International Relations

Argentina’s AI Leap Could Rewire the Global South’s Digital Future

When OpenAI’s executives landed in Buenos Aires to discuss the company’s first “Stargate” data-centre project in Latin America, it was more than a corporate announcement. It was a marker of how artificial intelligence and clean energy are converging to redraw the world’s technological map — and how countries of the Global South, long on the margins of digital industrialisation, are beginning to seize agency in the AI revolution.

The proposed collaboration between Sur Energy and OpenAI, supported by President Javier Milei’s administration, offers Argentina a chance to transform from an energy-exporting economy into a regional AI-infrastructure powerhouse. The project, if realised, would combine Argentina’s abundant renewable resources with hyperscale computing — linking lithium, wind and solar assets in Patagonia with global compute demand in an energy-hungry digital age.

AI Infrastructure Meets Energy Sovereignty

For much of the past decade, debates about artificial intelligence have centred on algorithms, ethics, and regulation. Yet the next phase of the AI economy hinges on something far more tangible: infrastructure. Data centres — the “steel mills” of the digital age — require colossal amounts of power and stable grids. Most have clustered around the U.S., Europe, and East Asia. The Stargate initiative signals an inflection point: a shift of high-value AI infrastructure into the Global South, where energy abundance meets cost advantage.

Argentina’s combination of renewable capacity and critical minerals makes it uniquely positioned. The Vaca Muerta shale basin, the windswept plains of Patagonia, and the country’s share of the Lithium Triangle provide both conventional and clean-energy leverage. Sur Energy’s plan to power the facility through secure, sustainable sources aligns with global decarbonisation goals — but it also strengthens Argentina’s energy sovereignty, insulating the project from external supply-chain disruptions.
☆ ☆ ☆
▸ What you need to do
Copy, word for word, the part of the article on Argentina's AI data-center project that begins with the words containing "When OpenAI’s executives" and ends with "energy-hungry digital age.".
☆ ☆ ☆
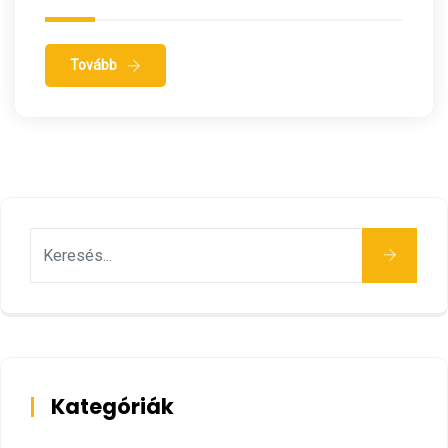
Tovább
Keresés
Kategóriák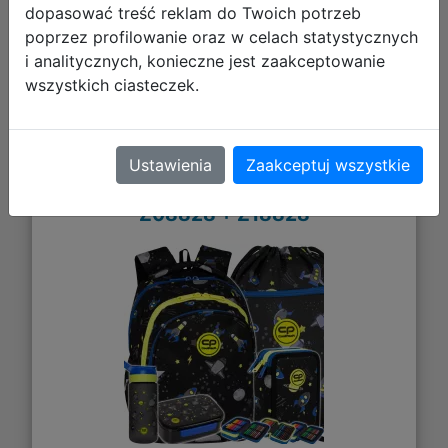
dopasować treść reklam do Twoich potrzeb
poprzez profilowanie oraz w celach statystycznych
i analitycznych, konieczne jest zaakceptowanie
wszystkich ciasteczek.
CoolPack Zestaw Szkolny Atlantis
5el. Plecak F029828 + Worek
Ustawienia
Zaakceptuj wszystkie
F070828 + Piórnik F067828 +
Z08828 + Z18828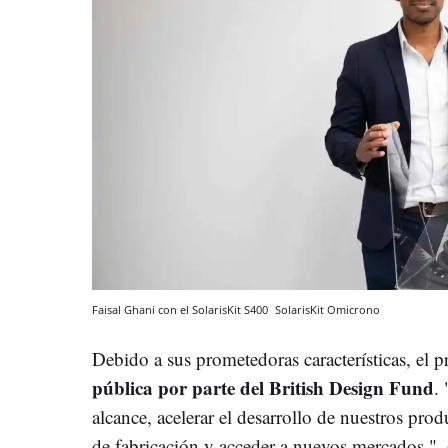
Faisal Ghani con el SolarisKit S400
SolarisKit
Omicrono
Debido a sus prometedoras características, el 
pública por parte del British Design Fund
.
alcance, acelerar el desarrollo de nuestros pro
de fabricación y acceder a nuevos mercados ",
☆ ☆ ☆
▸ Answer to this task
When OpenAI’s executives landed in Buenos Aires to discuss the company’s first “Stargate” data-centre project in Latin America, it was more than a corporate announcement. It was a marker of how artificial intelligence and clean energy are converging to redraw the world’s technological map — and how countries of the Global South, long on the margins of digital industrialisation, are beginning to seize agency in the AI revolution.

The proposed collaboration between Sur Energy and OpenAI, supported by President Javier Milei’s administration, offers Argentina a chance to transform from an energy-exporting economy into a regional AI-infrastructure powerhouse. The project, if realised, would combine Argentina’s abundant renewable resources with hyperscale computing — linking lithium, wind and solar assets in Patagonia with global compute demand in an energy-hungry digital age.